Coventive’s Quest for the Circular, Long Fibre Pellet
In the automotive industry lower weight means lower fuel consumption. One way to achieve lower weight is to replace heavy metal parts with lighter plastic ones, however, the replacement parts need to be made of materials offering similar structural performance. This is where composites come in.
In particular, long fibre reinforced thermoplastic composites (LFTs) offer increased strength and toughness; and could be considered the best choice for structural performance for injection mouldable thermoplastic parts. These qualities basically translate to lower weight for parts at equal structural performance, a valuable economic and environmental advantage.
Coventive have been working to develop first natural fibre, and now carbon fibre, LFT pellets. Their research progression, leading up to the practical implementation of their knowledge and processes for ECOBULK, was shared recently at the Long-Fibre Thermoplastics 2018 conference in Berlin. The work on recycled carbon fibre drew considerable interest from members of the automotive industry in the audience.
Coventive's LFT Journey
Coventive’s adventure into LFT’s started already with previous projects. Their original foray into this subject was more a feasibility study than anything else.
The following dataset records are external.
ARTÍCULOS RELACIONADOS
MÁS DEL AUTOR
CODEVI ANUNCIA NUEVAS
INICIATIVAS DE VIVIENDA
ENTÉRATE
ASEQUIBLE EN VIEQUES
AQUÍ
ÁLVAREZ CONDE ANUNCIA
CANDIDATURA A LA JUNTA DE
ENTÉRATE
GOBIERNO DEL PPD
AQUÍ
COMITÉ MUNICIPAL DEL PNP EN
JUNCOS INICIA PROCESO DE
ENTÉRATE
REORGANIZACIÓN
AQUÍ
With the project ECO-LFT, Coventive demonstrated their first ability to create a long fibre pellet that could be used for injection moulding. In a follow up project to develop a process for self-reinforced composites, PELTEC, they also by chance started experimenting with natural fibres. The experiment was eventually successful in delivering a pultrusion based process to create LFT pellets for which the material and moulded samples achieved all the technical specifications required by the manufacturers, except for one – price. The original recipe used continuous yarn fibre – which has a high added value and had a significant effect on the final pellet price. Coventive are working hard to replace the high value yarn with discontinuous, cheaper sources that will still maintain the same qualities. This project will conclude in the spring of next year, by which time they expect to be able to supply production samples to those interested.
For ECOBULK, targeting the automotive industry, the collaboration with Coventive was obvious. Cooperations like this clearly highlight the value of demonstration projects that can bring separate research developments together and integrate them into a practical, circular market application. The knowledge and experience gained by Coventive in the pultrusion process for LFT’s can now be implemented to specifically develop alternative carbon fibre LFT pellets using recycled and waste materials. This would achieve the required structural properties for diverse uses in car parts, at a competitive price, lower weight, and with full circular credentials.
Their initial studies have shown that it should be possible to create LFT pellets using selvedge waste (virgin carbon fibre trimmings – production waste) and pyrolised carbon fibres from waste composite materials (recycled). Using these sources, the fibres maintain slightly lower but similar properties, but offer a 35% – 50% reduction in price.
The supply of selvedge (virgin carbon fibre trimmings) for this purpose might pose problems at scale, although at the moment this is considered production waste and has no commercial value. The pyrolised carbon fibres however, can probably count on a readily available supply from waste composites recyclers once the value of them has been established.